Fragment, resolution and honesty

Among fragments of rubbish lying in the street which I formed the habit of photographing a couple of years ago, this one of the tab of some sort of package appeals because of its ignored tidiness message, and  because of the curious lake-like appearance  and colour of the background.

Never a contributor or believer in new year resolutions I am struck by a woman talking on the BBC World Service who resolved to do something for the first time every day of 2013  and succeeded.
Among her achievements was to talk to someone new on the spur of the moment and do a "polar bear plunge" (ie jump into Arctic waters and totally immerse herself). Both proved rewarding she says as did her 363 other ventures. I am almost tempted to follow suite in 2014, if only I were half my age.

Among the expressions I vow never to use is "to be honest". First because honesty should be taken for granted and, second, because can you ever claim to be honest, really honest?


Ellena said...

First time I comment on your blog this year. I bet you could come up
with all the 'firsts' needed without getting up from your chair.

The Crow said...

Maybe the 'to be honest' remark means 'if I am honest with myself, this is what I mean to say.' I find it much harder to be honest with myself than to speak truthfully to another.

We all hide, or keep, things from others for a variety of reasons. I think the intention to be honest should be taken for granted. True honesty sometimes takes more effort, involves soul searching, and is not always readily apparent, even - especially - to oneself.

Tom said...

One thing I'd like for some people to make as a new year resolution, is to stop using the expression, "I'm only human." Like you, I do not make such resolutions. Why start the year as a failure? It's just being silly to yourself.
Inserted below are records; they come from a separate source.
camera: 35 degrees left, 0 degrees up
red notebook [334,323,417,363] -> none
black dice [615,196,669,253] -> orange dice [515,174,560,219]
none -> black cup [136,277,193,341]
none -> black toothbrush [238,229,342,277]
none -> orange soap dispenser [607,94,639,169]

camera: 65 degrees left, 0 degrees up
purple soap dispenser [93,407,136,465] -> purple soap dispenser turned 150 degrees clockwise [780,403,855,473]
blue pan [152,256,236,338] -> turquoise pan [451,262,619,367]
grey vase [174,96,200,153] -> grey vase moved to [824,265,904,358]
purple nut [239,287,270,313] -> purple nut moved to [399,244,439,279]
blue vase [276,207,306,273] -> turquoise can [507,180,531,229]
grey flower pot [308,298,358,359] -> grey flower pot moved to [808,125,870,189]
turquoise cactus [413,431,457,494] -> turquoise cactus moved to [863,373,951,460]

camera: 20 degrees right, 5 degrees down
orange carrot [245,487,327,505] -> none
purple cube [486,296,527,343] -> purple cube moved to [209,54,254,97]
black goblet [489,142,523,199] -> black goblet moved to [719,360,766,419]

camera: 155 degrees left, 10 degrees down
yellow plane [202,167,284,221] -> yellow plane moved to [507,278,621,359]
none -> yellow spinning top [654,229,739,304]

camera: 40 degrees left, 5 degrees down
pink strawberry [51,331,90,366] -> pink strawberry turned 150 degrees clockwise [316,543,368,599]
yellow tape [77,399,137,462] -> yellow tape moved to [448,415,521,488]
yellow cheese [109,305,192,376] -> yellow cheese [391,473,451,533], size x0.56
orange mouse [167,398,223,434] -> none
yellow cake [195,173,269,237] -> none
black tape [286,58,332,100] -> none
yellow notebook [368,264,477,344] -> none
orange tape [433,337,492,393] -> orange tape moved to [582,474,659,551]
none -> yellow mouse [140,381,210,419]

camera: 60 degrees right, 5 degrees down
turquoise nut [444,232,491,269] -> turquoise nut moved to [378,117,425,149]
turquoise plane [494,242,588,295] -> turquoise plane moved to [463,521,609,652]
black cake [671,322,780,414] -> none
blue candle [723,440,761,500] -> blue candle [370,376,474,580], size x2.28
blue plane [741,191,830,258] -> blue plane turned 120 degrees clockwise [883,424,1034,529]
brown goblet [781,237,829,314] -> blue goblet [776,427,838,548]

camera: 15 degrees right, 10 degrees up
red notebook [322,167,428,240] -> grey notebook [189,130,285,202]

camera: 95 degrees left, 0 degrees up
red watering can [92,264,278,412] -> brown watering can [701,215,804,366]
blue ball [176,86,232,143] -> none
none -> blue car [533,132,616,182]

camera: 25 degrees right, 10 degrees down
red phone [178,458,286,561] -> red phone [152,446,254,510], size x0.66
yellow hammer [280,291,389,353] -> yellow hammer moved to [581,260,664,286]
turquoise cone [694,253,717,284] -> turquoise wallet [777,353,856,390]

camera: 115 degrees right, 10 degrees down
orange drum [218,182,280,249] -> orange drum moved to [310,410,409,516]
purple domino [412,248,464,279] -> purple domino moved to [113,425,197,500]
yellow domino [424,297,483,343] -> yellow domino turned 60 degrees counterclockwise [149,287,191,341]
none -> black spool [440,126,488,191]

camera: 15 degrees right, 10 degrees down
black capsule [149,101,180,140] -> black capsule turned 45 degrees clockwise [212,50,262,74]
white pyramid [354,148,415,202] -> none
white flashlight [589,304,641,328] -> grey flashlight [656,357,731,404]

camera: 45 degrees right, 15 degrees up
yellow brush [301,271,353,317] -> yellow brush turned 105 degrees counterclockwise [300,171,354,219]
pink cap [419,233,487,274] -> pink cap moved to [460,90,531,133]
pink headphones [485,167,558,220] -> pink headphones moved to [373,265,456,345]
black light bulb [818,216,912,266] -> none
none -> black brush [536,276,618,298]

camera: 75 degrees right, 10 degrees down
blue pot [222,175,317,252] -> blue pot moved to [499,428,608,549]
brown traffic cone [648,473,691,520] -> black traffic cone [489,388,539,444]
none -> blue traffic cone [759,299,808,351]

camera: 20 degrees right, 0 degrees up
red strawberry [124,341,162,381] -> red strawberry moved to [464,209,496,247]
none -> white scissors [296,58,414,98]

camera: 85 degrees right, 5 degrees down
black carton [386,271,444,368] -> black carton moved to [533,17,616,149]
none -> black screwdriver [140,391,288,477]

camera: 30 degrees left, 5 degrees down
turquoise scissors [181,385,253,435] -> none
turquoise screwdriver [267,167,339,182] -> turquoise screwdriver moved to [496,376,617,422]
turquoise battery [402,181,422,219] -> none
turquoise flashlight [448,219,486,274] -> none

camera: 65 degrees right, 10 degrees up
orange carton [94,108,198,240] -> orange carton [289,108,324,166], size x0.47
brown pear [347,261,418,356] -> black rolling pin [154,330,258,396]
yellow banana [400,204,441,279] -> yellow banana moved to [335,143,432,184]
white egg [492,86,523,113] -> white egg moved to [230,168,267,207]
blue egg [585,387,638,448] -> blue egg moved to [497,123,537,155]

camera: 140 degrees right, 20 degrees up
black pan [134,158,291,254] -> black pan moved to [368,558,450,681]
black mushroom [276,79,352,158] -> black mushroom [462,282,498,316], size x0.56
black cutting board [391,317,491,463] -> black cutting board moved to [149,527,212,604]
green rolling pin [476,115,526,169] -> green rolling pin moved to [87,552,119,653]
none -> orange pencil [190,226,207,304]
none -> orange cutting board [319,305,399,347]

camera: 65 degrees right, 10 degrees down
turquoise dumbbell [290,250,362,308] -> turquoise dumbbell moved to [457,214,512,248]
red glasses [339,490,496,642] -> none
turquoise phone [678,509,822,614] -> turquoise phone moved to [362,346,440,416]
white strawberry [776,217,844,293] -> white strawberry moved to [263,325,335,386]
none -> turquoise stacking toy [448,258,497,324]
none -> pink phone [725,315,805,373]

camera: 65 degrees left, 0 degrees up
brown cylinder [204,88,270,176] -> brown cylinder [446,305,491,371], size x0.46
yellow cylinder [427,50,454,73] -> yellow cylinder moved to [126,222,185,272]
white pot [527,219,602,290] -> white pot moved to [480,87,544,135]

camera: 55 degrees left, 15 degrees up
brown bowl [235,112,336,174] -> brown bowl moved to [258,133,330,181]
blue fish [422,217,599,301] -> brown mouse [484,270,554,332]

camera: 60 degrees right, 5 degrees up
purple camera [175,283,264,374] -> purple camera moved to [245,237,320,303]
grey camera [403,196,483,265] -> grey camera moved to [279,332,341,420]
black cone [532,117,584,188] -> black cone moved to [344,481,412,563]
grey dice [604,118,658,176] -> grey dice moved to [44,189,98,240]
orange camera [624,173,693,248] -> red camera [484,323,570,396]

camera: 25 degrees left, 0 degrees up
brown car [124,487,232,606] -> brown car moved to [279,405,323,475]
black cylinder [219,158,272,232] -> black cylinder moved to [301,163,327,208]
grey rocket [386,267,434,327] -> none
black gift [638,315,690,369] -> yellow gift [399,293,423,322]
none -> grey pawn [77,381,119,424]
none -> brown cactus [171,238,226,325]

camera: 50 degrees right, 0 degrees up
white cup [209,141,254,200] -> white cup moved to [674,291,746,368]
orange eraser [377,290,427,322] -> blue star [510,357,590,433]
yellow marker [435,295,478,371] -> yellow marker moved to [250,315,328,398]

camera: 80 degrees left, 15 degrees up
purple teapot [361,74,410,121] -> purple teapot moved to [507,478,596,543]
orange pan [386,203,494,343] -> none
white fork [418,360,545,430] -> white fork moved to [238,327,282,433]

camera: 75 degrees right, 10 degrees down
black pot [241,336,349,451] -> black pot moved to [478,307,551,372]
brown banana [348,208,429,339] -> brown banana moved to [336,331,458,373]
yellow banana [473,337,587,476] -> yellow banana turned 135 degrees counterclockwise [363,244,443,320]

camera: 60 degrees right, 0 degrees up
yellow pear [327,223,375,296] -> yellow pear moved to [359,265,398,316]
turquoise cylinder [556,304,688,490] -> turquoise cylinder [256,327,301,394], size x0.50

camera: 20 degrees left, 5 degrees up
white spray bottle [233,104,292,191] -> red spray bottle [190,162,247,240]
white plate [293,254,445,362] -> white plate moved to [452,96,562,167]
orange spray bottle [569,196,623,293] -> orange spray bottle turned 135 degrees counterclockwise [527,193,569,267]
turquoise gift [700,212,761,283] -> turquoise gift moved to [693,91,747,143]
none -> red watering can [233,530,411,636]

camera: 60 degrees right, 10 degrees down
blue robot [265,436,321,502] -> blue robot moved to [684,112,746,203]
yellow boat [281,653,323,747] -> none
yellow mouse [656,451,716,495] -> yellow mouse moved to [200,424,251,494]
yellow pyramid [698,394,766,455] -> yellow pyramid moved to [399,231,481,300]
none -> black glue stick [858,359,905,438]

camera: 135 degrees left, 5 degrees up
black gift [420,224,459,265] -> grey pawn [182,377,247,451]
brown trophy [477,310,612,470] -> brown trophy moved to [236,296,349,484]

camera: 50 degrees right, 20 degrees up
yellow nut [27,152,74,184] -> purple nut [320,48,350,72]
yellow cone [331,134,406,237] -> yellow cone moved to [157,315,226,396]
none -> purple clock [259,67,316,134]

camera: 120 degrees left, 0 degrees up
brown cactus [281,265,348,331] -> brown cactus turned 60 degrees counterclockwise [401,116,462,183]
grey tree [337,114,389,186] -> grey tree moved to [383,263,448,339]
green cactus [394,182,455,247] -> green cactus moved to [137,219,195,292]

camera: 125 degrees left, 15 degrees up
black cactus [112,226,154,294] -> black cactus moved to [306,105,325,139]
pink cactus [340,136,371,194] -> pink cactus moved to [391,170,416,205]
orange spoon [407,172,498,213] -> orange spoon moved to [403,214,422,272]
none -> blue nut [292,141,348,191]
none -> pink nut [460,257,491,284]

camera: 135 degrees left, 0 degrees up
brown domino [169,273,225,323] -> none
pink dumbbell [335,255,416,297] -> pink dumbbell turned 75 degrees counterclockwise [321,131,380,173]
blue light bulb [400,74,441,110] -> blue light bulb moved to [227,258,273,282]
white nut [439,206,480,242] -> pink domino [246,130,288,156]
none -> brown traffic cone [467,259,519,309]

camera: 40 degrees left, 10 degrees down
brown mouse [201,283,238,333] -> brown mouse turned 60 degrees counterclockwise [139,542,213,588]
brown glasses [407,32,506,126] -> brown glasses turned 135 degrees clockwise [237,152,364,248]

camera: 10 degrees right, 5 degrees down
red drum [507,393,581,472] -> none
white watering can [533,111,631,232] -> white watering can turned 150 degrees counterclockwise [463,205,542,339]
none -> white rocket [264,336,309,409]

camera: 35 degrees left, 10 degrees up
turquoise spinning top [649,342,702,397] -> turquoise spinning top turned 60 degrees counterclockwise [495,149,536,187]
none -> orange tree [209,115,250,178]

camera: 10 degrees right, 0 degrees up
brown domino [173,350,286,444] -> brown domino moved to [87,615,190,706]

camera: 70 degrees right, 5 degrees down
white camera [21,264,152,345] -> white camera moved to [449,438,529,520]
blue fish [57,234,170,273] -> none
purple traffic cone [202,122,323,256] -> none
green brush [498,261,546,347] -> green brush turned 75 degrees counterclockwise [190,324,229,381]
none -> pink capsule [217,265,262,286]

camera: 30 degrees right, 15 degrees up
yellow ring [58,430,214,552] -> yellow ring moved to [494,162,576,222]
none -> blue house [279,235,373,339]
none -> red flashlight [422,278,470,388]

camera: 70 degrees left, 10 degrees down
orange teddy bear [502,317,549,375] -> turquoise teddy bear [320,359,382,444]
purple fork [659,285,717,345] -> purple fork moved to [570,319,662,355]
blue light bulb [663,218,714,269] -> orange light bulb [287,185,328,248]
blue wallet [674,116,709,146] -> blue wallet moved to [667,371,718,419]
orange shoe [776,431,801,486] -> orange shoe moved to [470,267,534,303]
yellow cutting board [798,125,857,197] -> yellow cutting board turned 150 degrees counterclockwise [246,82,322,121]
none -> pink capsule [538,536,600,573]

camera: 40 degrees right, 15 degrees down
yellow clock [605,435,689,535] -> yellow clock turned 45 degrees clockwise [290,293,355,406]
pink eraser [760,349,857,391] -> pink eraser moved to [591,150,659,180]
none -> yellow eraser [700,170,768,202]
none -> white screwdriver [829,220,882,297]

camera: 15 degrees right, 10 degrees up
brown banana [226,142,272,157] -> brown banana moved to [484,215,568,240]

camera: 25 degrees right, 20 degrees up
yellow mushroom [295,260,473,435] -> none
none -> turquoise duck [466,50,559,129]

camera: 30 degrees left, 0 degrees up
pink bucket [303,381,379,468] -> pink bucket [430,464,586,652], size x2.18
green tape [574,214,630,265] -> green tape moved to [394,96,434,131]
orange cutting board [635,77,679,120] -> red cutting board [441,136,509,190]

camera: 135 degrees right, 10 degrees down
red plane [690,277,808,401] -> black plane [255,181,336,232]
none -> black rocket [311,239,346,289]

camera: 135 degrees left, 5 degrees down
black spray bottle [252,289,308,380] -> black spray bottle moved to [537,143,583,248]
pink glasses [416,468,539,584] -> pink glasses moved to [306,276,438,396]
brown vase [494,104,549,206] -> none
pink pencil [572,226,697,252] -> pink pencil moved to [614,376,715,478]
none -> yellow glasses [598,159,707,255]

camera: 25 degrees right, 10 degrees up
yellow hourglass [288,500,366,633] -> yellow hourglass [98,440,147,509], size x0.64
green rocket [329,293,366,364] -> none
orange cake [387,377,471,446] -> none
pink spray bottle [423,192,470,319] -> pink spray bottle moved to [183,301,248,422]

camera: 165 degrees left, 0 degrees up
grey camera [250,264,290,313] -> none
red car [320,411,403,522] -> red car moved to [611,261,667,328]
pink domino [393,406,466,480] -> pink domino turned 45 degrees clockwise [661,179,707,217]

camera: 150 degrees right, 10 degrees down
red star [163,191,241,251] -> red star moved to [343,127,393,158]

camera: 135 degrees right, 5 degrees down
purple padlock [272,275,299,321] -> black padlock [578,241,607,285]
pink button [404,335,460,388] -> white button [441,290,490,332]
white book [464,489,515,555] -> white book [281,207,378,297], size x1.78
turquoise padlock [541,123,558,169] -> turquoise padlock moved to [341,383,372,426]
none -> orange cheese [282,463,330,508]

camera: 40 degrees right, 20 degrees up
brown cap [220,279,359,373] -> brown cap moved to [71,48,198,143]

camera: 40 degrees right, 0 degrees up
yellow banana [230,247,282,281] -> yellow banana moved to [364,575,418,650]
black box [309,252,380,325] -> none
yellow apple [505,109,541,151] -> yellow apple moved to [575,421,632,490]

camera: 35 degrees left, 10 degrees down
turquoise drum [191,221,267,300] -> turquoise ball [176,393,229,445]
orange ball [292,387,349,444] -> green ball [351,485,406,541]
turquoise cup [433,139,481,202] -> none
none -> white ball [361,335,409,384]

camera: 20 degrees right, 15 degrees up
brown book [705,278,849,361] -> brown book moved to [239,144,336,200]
One thing I'd ban for ever is paralytic drunks, and other deranged people, making submissions to the, "Please prove you're not a robot" word verification system. :)

marja-leena said...

A good capture, the photo!

There are a lot of rather mindless expressions used in light conversation, to be honest :-)

Lucas said...

One of my colleagues used to say "To be quite honest.." but he used to say quite in such a way that it sounded as if he meant quite as in only quite i.e. not very. This used to fascinate me.
The lake of tidiness in an arid landscape of rubbish is indeed a good capture.

Rouchswalwe said...

I know a lady who often says, "You ain't gonna like what I'm gonna tell you now, but actually ...." More often than not, she comes up with a lucid note. I appreciate her thoughts because they are blunt and honest and insightful. I wish I had more people like that around me.

Great Foto! Speaks volumes in a simple image.

Roderick Robinson said...

"To be perfectly honest" merely promotes further unease.

Lucy said...

A brother-in-law of ours says it all the time, with a Cardiff accent 'To be perfekly arnest...'. It is usually followed by nothing revelatory or remotely important, it's just a kind of verbal tic. Almost always when we refer to him one of us says it in his voice; it's become his call sign. I've come to rather like him and so find it quite endearing.